INSTRUCTION: Starting at the first line of the records and stopping after the line that contains "die blijven nazinderen.", render every line as a numbered list, dropping blank lines and leaving out the pictures.

EXTRACTED INFORMATION:
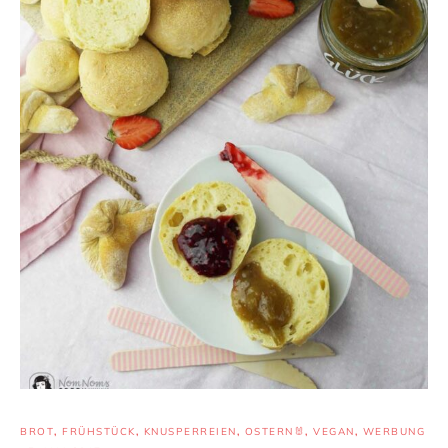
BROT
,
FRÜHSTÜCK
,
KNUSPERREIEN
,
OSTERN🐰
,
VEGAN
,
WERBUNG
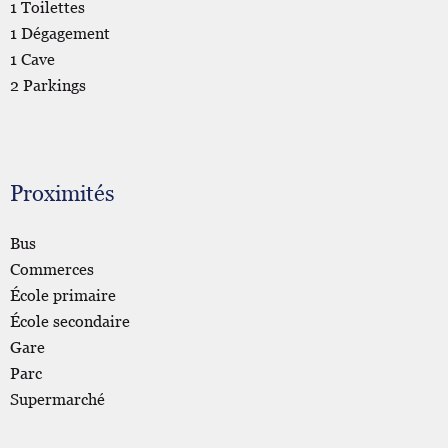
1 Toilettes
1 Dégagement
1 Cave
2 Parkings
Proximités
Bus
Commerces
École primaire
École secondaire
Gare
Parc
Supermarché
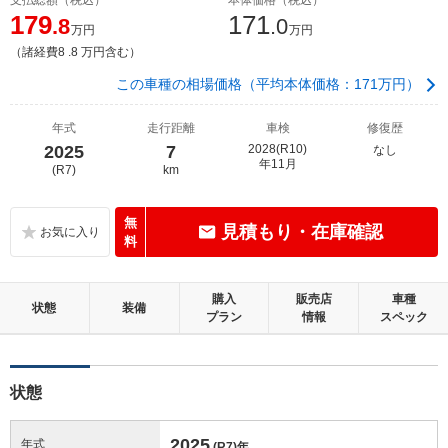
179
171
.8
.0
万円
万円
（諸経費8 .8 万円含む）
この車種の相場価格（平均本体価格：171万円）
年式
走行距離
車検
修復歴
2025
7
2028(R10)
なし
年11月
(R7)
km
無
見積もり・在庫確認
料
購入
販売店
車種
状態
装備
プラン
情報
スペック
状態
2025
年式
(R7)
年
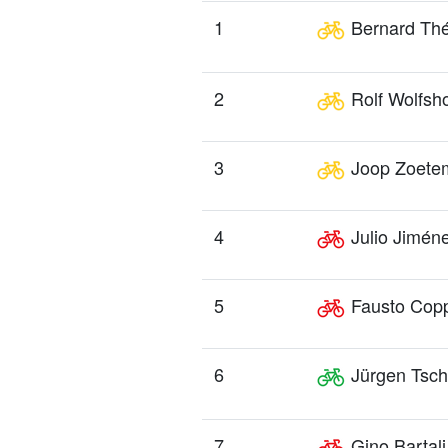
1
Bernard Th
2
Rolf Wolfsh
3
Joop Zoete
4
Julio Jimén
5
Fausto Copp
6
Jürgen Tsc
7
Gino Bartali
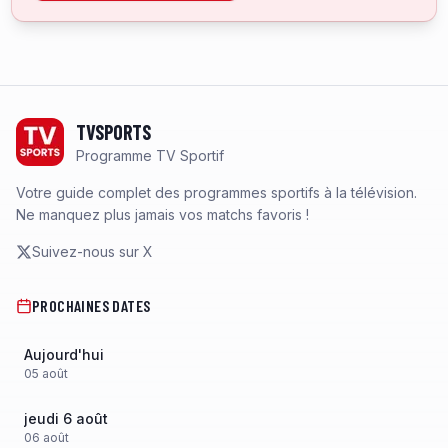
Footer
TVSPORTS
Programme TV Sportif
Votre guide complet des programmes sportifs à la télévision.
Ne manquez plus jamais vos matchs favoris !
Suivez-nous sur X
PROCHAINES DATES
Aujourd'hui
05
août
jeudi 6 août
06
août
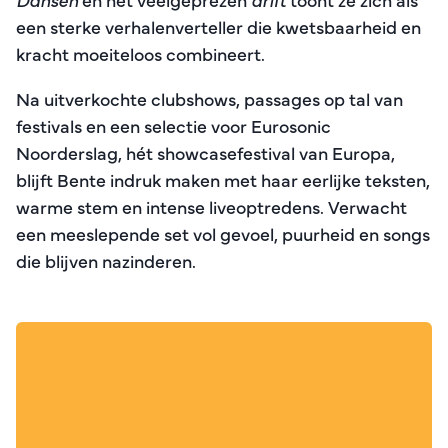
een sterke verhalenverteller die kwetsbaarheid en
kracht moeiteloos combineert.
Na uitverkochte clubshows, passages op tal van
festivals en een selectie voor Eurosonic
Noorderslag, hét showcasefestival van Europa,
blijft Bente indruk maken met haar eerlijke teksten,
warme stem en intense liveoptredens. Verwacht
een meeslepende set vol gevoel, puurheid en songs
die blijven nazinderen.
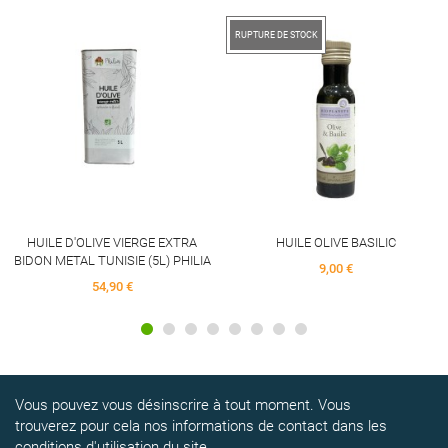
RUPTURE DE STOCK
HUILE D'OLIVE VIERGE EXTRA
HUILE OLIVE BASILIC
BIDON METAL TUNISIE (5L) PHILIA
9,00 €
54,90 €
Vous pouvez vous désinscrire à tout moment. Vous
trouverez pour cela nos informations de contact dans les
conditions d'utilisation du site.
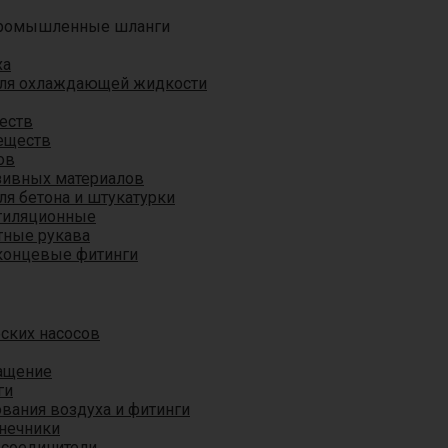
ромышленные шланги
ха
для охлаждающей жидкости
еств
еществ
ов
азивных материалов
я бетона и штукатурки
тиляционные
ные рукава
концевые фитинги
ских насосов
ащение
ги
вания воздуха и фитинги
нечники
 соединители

THE COMPLETED TASK:
1. BROT
2. ,
3. FRÜHSTÜCK
4. ,
5. KNUSPERREIEN
6. ,
7. OSTERN🐰
8. ,
9. VEGAN
10. ,
11. WERBUNG
12. 1 Toilettes
13. 1 Dégagement
14. 1 Cave
15. 2 Parkings
16. Proximités
17. Bus
18. Commerces
19. École primaire
20. École secondaire
21. Gare
22. Parc
23. Supermarché
24. 179
25. 171
26. .8
27. .0
28. 万円
29. 万円
30. （諸経費8 .8 万円含む）
31. この車種の相場価格（平均本体価格：171万円）
32. 年式
33. 走行距離
34. 車検
35. 修復歴
36. 2025
37. 7
38. 2028(R10)
39. なし
40. 年11月
41. (R7)
42. km
43. 無
44. 見積もり・在庫確認
45. 料
46. 購入
47. 販売店
48. 車種
49. 状態
50. 装備
51. プラン
52. 情報
53. スペック
54. 状態
55. 2025
56. 年式
57. (R7)
58. 年
59. 1
60. Bernard Th
61. 2
62. Rolf Wolfsh
63. 3
64. Joop Zoete
65. 4
66. Julio Jimén
67. 5
68. Fausto Copp
69. 6
70. Jürgen Tsc
71. 7
72. Gino Bartali
73. Footer
74. TVSPORTS
75. Programme TV Sportif
76. Votre guide complet des programmes sportifs à la télévision.
77. Ne manquez plus jamais vos matchs favoris !
78. Suivez-nous sur X
79. PROCHAINES DATES
80. Aujourd'hui
81. 05
82. août
83. jeudi 6 août
84. 06
85. août
86. een sterke verhalenverteller die kwetsbaarheid en
87. kracht moeiteloos combineert.
88. Na uitverkochte clubshows, passages op tal van
89. festivals en een selectie voor Eurosonic
90. Noorderslag, hét showcasefestival van Europa,
91. blijft Bente indruk maken met haar eerlijke teksten,
92. warme stem en intense liveoptredens. Verwacht
93. een meeslepende set vol gevoel, puurheid en songs
94. die blijven nazinderen.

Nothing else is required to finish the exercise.